Islam, the West and World Religions
How Judaism Became a Religion
An Introduction to Modern Jewish Thought
Author(s): Leora Batnitzky
Reviewed by: S Parvez Manzoor
Review
Surviving the Holocaust, Jews today have become the most successful ethnoreligious minority within the global scheme of things. They are the elites of its liberal order. Their contribution to modern institutions and thought, in statecraft, economy, science, art, and everything else intellectual, esthetic and ethical, is outstanding, as are the rewards that such excellence merits. And yet the truly astounding fact is that Judaism as ‘faith and way of life’ plays so insignificant a role in their collective lives that a radical rabbi is forced to concede that ‘Judaism, the religion, came to an end some two hundred years ago; that subsequent ‘Judaisms’ (Reform, Conservative, Reconstructionist, Humanistic, and, to some extent even Orthodox) are, in fact, not religions but secularized modifications of Judaism; and that, aside from a relatively small number of sincerely committed believers and practitioners of Halachic Judaism, Jews have in effect, said farewell to Judaism.’ (Jews Without Judaism.

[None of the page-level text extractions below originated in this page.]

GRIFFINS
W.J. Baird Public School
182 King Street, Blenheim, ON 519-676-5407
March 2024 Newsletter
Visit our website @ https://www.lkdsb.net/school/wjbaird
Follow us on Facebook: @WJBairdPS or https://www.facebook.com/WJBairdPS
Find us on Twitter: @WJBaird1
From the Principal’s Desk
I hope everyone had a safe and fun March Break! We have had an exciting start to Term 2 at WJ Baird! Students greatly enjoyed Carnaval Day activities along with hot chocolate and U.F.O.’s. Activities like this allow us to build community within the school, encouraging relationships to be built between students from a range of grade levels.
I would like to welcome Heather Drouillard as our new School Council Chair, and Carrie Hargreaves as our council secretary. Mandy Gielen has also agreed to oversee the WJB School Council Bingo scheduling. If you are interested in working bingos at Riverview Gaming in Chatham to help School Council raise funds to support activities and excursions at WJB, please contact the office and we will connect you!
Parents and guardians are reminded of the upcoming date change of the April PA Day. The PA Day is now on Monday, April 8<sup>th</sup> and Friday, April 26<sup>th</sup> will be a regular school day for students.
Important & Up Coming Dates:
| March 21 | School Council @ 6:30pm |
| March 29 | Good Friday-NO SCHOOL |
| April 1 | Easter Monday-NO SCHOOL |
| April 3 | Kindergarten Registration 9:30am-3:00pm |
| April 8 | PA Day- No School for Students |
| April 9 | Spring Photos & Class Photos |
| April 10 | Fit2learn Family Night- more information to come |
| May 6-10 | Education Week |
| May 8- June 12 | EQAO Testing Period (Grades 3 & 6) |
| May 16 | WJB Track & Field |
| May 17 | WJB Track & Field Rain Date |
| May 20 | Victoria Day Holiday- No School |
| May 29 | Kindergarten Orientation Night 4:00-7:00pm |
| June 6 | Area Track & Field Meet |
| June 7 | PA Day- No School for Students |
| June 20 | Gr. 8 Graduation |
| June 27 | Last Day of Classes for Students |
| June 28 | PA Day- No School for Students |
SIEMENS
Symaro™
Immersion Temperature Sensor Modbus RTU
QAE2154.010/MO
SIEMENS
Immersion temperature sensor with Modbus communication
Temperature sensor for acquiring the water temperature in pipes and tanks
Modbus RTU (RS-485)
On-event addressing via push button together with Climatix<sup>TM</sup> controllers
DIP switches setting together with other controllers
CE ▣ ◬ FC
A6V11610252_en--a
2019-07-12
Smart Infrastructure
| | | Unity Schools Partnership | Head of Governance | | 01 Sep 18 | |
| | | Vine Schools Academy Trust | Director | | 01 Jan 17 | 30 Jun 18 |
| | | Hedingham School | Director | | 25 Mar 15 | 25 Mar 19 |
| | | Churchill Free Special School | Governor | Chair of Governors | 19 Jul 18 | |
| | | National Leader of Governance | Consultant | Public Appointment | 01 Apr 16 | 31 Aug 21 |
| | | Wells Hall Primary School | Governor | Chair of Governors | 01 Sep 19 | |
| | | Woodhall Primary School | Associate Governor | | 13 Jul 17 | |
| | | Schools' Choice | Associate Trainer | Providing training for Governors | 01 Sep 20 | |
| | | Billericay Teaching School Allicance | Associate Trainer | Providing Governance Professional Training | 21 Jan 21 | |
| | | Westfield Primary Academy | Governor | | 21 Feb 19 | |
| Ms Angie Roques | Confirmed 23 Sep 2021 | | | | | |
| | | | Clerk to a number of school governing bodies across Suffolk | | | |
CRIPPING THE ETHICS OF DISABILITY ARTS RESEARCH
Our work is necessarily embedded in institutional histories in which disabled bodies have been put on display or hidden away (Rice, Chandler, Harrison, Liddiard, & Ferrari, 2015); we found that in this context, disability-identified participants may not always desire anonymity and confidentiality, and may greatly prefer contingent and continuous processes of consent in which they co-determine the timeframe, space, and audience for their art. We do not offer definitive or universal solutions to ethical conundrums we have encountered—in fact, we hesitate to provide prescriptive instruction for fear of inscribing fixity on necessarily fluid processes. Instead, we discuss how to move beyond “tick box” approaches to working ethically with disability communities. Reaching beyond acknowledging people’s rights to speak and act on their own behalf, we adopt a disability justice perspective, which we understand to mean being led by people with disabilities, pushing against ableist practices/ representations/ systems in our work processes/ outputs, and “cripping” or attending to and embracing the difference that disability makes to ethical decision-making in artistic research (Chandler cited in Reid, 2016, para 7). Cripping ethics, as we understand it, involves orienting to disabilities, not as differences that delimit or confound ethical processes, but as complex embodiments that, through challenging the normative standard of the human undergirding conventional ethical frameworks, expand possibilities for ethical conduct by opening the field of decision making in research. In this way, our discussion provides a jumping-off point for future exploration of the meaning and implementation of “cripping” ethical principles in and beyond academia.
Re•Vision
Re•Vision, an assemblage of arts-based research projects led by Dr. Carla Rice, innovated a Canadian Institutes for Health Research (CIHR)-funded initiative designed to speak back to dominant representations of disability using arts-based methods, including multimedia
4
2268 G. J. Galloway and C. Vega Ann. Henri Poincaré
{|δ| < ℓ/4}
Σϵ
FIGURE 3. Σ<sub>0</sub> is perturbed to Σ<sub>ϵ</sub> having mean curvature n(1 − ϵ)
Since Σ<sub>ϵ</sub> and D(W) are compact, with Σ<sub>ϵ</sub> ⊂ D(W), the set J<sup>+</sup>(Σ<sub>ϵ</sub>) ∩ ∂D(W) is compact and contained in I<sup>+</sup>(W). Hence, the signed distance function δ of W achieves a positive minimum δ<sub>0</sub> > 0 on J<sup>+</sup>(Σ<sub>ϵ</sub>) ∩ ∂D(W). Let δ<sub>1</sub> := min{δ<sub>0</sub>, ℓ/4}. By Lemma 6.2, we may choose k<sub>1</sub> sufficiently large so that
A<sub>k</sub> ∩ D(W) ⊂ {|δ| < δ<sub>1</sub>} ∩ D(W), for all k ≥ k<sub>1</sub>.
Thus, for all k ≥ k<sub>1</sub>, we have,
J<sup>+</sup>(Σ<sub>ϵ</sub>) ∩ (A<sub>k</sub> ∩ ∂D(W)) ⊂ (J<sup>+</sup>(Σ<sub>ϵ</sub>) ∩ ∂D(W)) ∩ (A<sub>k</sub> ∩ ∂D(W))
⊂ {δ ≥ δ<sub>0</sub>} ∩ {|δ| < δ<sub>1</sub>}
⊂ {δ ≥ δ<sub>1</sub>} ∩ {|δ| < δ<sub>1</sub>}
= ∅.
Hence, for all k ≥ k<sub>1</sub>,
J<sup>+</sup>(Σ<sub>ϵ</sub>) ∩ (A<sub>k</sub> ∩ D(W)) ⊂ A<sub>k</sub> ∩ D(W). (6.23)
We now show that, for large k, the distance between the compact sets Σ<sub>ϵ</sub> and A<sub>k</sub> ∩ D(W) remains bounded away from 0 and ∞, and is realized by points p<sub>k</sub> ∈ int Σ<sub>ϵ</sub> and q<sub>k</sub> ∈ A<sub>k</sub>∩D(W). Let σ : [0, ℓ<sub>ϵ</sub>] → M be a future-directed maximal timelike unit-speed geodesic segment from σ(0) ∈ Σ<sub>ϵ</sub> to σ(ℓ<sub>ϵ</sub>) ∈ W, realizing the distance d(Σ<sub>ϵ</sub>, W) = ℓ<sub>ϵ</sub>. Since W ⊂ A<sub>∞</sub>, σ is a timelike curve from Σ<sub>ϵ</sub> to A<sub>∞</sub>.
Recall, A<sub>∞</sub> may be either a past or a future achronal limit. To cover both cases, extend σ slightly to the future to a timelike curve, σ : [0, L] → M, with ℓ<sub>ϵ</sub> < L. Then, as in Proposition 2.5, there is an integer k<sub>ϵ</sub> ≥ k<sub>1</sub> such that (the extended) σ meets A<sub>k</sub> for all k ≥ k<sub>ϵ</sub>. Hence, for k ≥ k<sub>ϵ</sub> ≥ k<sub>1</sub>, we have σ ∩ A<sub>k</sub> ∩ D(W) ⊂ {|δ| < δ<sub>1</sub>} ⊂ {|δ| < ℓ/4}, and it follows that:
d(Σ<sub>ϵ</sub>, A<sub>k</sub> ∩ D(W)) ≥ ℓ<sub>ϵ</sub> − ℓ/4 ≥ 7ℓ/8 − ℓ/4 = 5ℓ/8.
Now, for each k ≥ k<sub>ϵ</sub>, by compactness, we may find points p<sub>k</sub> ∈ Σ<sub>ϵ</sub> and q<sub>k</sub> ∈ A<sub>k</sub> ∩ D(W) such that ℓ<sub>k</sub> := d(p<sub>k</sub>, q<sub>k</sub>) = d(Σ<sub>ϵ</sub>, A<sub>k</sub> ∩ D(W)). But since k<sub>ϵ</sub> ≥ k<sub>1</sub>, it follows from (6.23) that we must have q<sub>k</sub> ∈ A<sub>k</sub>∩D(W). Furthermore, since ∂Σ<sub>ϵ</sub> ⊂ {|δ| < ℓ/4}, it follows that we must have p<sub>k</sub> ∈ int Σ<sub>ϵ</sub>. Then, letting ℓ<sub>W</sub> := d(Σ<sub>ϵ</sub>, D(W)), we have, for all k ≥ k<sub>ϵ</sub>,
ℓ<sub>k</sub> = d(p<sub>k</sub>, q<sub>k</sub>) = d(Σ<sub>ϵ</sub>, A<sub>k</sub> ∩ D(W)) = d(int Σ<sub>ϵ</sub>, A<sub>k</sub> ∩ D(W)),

By Rabbi Daniel Friedman. Prometheus Books, New York, 2002. Introduction). There are other, similar voices pleading that ‘the Jews should no longer rely on the religion of Judaism for the survival of their identity precisely because if the Jewish identity relies on the obsolete religion of Judaism, sooner or later the Jewish identity will be obsolete.’ (Exodus to Humanims. By David Ibry. Prometheus Books, New York, 1999. Preface.) A recent work on Jewish intellectual history, though it never dwells on the puzzle of ‘Jewishness without Judaism’, provides a very accessible account of Jewish reaction to modernity and of the ideological shift from faith-community to nationhood that was the outcome of this counter. Leora Batnitzky’s How Judaism became a Religion is an enlightening text, orderly, insightful and quite cogent, that is also of immense interest to a Muslim reader.